LineaLabs / lineapy

Move fast from data science prototype to pipeline. Capture, analyze, and transform messy notebooks into data pipelines with just two lines of code.
https://lineapy.org
Apache License 2.0
664 stars 58 forks source link

Pseudo-random generator prevents lineapy from capturing all relevant code #885

Open VolodymyrOrlov opened 1 year ago

VolodymyrOrlov commented 1 year ago

python version: what python version are you using? 3.8 lineapy version what version of lineapy are you using or which commit if installed from source? 0.2.3

Your code: What code did you try to run with lineapy?

# Cell 1
import random

my_init_value = 3
my_var = None
if random.random() <= 0.5:
    my_var = my_init_value
else:
    my_var = 1
print(my_var)
# Cell 2
lineapy.save(my_var, "my_var")
# Cell 3
print(lineapy.get("my_var").get_code())

*Issue: What went wrong when trying to run this code?* The last cell prints code that has been captured by lineapy:

import random

if random.random() <= 0.5:
    my_var = my_init_value
else:
    my_var = 1

This code is not self sufficient. What will happen if my_init_value is a complex function or a very important hyper parameter that has a great influence on model result?

import random

my_init_value = 3
my_var = None
if random.random() <= 0.5:
    my_var = my_init_value
else:
    my_var = 1
dorx commented 1 year ago

Thanks for filing the bug, @VolodymyrOrlov ! Our support for control flows is experimental. We will look into this issue.

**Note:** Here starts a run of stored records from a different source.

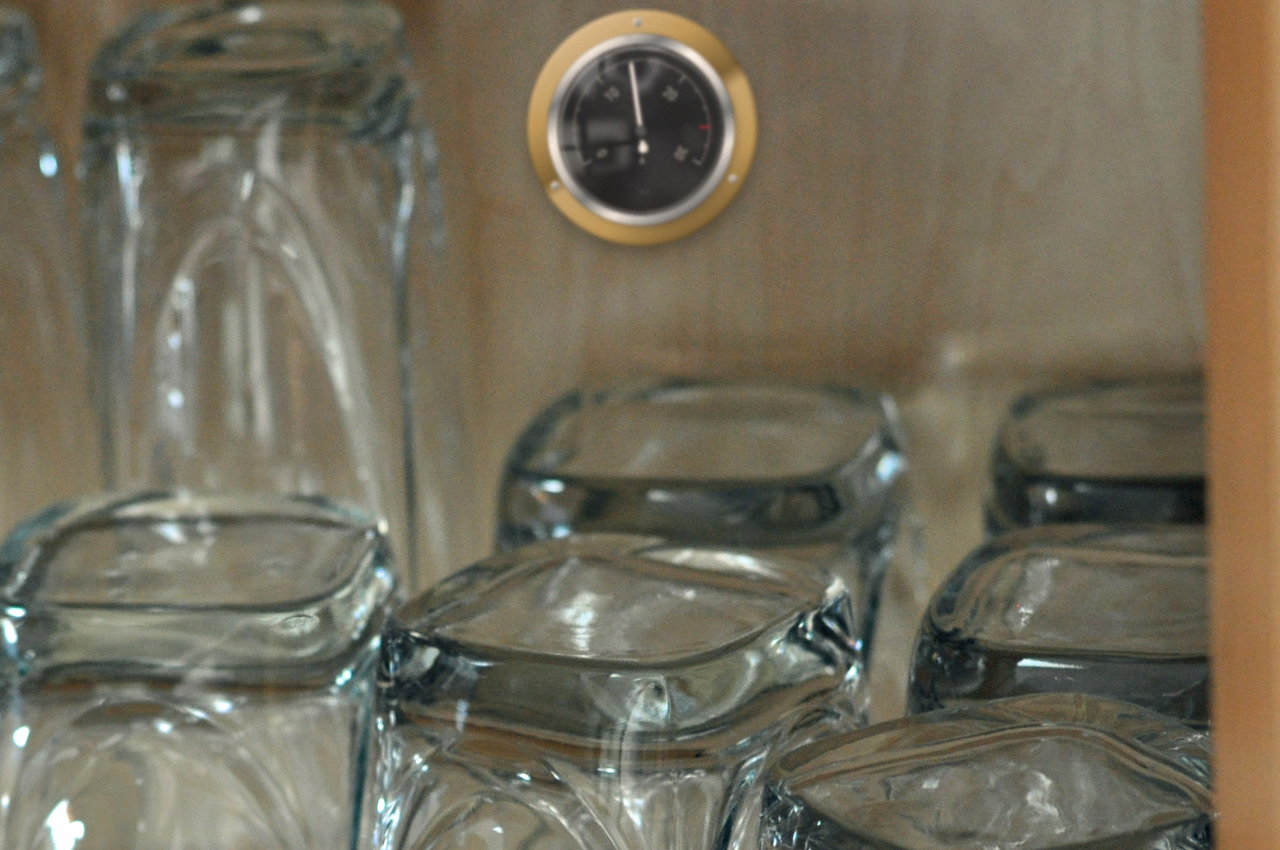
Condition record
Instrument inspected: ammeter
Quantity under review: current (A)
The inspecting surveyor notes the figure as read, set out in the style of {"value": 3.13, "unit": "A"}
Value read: {"value": 14, "unit": "A"}
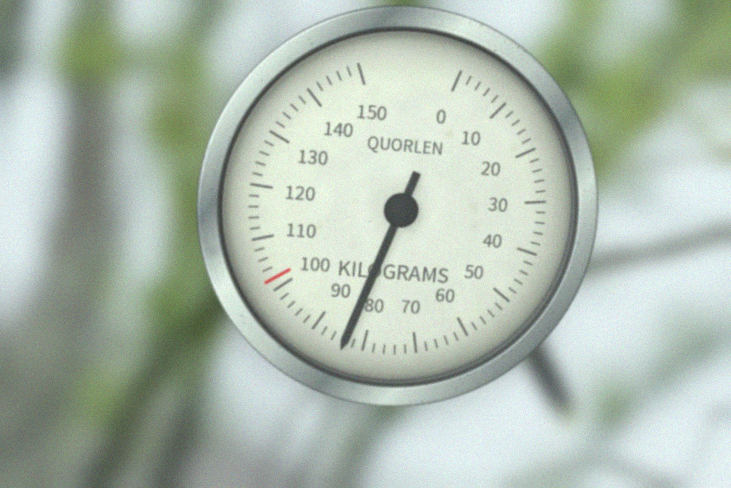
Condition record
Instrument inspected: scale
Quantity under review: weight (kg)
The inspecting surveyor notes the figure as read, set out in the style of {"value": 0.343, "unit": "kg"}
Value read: {"value": 84, "unit": "kg"}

aayan636 commented 11 months ago

Hi @VolodymyrOrlov , the issue you are facing is related to LineaPy's support for control flow structures, which as @dorx mentioned is experimental at this stage. A bit of background: LineaPy relies on dynamic analysis of your program to figure out dependencies between different lines of code. What that means is LineaPy executes your program and analyses the interaction between different objects to create the Linea Graph which is further processed to generate the cleaned up version of the original code. In your example, the condition of the if statement is random.random() <= 0.5, which can either be true or false depending on the value taken by random.random() at runtime. In case the condition evaluates to false, the else branch would be taken, and my_var's final value would not depend on my_init_value. When it comes to program's with a control flow statement, LineaPy's slicing would be an overapproximation, it would include all lines of code in the entire if/else block, hence the entire code block gets included.

In your example, if you run the code again (till the true branch gets taken) you would notice that the my_init_value = 3 line would get included.